You're right, Madam Minister. We need much more.

The last few days have been prolific in bringing ever more criticism to the already existing chorus, after the Minister of Labor stated that she found it difficult to understand that children over two years old have to be breastfed during working hours.
And perhaps you're even right, since food is introduced in the first year of life, so that at 2 years of age the child will no longer depend on breast milk or any other form of nutrition.
The point, Madam Minister, is that the fact that a child no longer depends on breast milk or breastfeeding for nutrition should not place him or her among those eligible to be left in a nursery, spending more time there than with his or her own parents — and this is where the problem lies.
We truly understand that there's no need to reduce breastfeeding hours or periods.
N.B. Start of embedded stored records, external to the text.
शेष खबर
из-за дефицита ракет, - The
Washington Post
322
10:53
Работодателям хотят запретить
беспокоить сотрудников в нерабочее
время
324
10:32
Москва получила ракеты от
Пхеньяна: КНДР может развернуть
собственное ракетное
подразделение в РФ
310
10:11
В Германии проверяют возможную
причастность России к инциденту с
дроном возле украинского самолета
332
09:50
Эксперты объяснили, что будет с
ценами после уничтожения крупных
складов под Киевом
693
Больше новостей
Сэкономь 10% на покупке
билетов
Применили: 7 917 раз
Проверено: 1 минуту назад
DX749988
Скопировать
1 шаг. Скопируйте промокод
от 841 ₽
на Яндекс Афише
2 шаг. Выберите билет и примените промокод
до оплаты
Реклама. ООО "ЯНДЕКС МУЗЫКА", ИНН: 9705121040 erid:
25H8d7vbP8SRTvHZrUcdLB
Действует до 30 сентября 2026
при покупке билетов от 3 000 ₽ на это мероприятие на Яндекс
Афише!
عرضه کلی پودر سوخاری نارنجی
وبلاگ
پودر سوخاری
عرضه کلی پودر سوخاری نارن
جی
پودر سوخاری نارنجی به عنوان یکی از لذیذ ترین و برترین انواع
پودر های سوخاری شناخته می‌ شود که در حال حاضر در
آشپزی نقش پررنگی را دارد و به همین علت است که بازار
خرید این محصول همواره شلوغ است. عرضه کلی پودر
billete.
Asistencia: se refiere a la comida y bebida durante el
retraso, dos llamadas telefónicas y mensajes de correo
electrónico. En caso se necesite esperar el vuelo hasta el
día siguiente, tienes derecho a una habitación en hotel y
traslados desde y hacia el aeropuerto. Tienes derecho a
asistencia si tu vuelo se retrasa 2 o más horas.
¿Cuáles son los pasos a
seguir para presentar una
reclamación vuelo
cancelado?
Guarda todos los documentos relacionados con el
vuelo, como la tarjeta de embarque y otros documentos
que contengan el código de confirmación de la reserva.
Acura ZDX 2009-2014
What we need is a true parenting regime!
A parenting regime that allows parents to spend more time with their children in the early years of life, that allows them to combine professional and personal life, that allows them to deal with the endless infections and illnesses that characterize the early years of life, that allows them to participate in school activities, among other things.
Madam Minister, what we need is to build from the ground up, in a thoughtful and strategic way, a system that allows parents to be parents, taking into account the interests of all, so that there is no friction between the various stakeholders involved in the issue.
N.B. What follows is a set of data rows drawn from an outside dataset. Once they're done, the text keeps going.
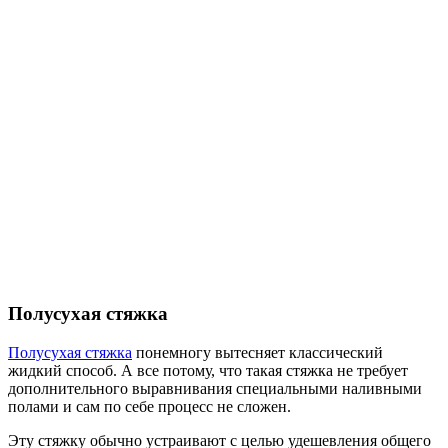
Полусухая стяжка
Полусухая стяжка
понемногу вытесняет классический
жидкий способ. А все потому, что такая стяжка не требует
дополнительного выравнивания специальными наливными
полами и сам по себе процесс не сложен.
Эту стяжку обычно устраивают с целью удешевления общего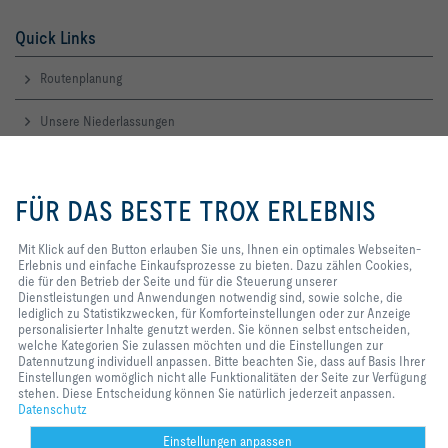
Quick Links
Routenplanung
Unsere Niederlassungen
Unser Wiki für Ihren Durchblick
Mit Klick auf den Button erlauben
Sie uns, Ihnen ein optimales
FÜR DAS BESTE TROX ERLEBNIS
Webseiten-Erlebnis und einfache
Kontakt
Einkaufsprozesse zu bieten. Dazu
zählen Cookies, die für den
Mit Klick auf den Button erlauben Sie uns, Ihnen ein optimales Webseiten-
Ihre Kontakte
Betrieb der Seite und für die
Erlebnis und einfache Einkaufsprozesse zu bieten. Dazu zählen Cookies,
Steuerung unserer
die für den Betrieb der Seite und für die Steuerung unserer
Dienstleistungen und
Dienstleistungen und Anwendungen notwendig sind, sowie solche, die
Service:
service-hgi@troxgroup.com
Anwendungen notwendig sind,
lediglich zu Statistikzwecken, für Komforteinstellungen oder zur Anzeige
Vertrieb:
sales-hgi@troxgroup.com
sowie solche, die lediglich zu
personalisierter Inhalte genutzt werden. Sie können selbst entscheiden,
Rechnung:
invoices-hgi@troxgroup.com
Statistikzwecken, für
welche Kategorien Sie zulassen möchten und die Einstellungen zur
Karriere:
career-hgi@troxgroup.com
Komforteinstellungen oder zur
Datennutzung individuell anpassen. Bitte beachten Sie, dass auf Basis Ihrer
Anzeige personalisierter Inhalte
Einstellungen womöglich nicht alle Funktionalitäten der Seite zur Verfügung
genutzt werden. Sie können selbst
stehen. Diese Entscheidung können Sie natürlich jederzeit anpassen.
Home
Kontakt
Impressum
Einkaufsbedingungen
AGB
Datenschutz
entscheiden, welche Kategorien
Datenschutz
Sie zulassen möchten und die
Disclaimer
2026 © TROX HGI GmbH
Einstellungen zur Datennutzung
Einstellungen anpassen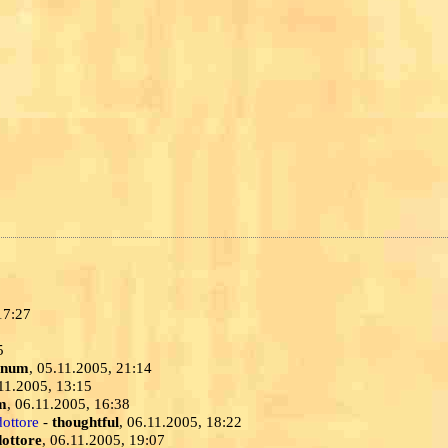
17:27
5
inum
, 05.11.2005, 21:14
.11.2005, 13:15
m
, 06.11.2005, 16:38
dottore
-
thoughtful
, 06.11.2005, 18:22
dottore
, 06.11.2005, 19:07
We cannot continue to treat parenthood as an obstacle that arises in all of our lives, and to downplay the effort required to support our children during their first years of life.
Children are not problems, they are blessings, and from the point of view of the country's interests, they are extremely necessary in a country like ours, where the age pyramid is completely inverted, placing us in a very weak situation, for example, in the solidity of our pension system.
And if we want to look at the problem from an economic perspective, it should be noted that creating a true parenting regime cannot be seen as an expense, but rather as an investment. Today's children are tomorrow's adults; they are the ones who will pay taxes and support the pensions of today's adults. They are the ones who will fuel the economy.
Promoting isolated measures, such as those currently being discussed, underestimates the urgency of our country's demographic renewal.
Therefore, Madam Minister, we feel that we have had enough of thinking small, with "little permission slips" and "little papers" that only overburden doctors who no longer have time to treat truly sick people, or to schedule appointments for our children, who are already few in number.
Madam Minister, our labor legislation truly needs a major overhaul, and specifically in the area of birth rates, it needs to prioritize integrated public policies that address the problems we face. But if we're going to think with the small-mindedness that has characterized recent administrations, please leave it as it is!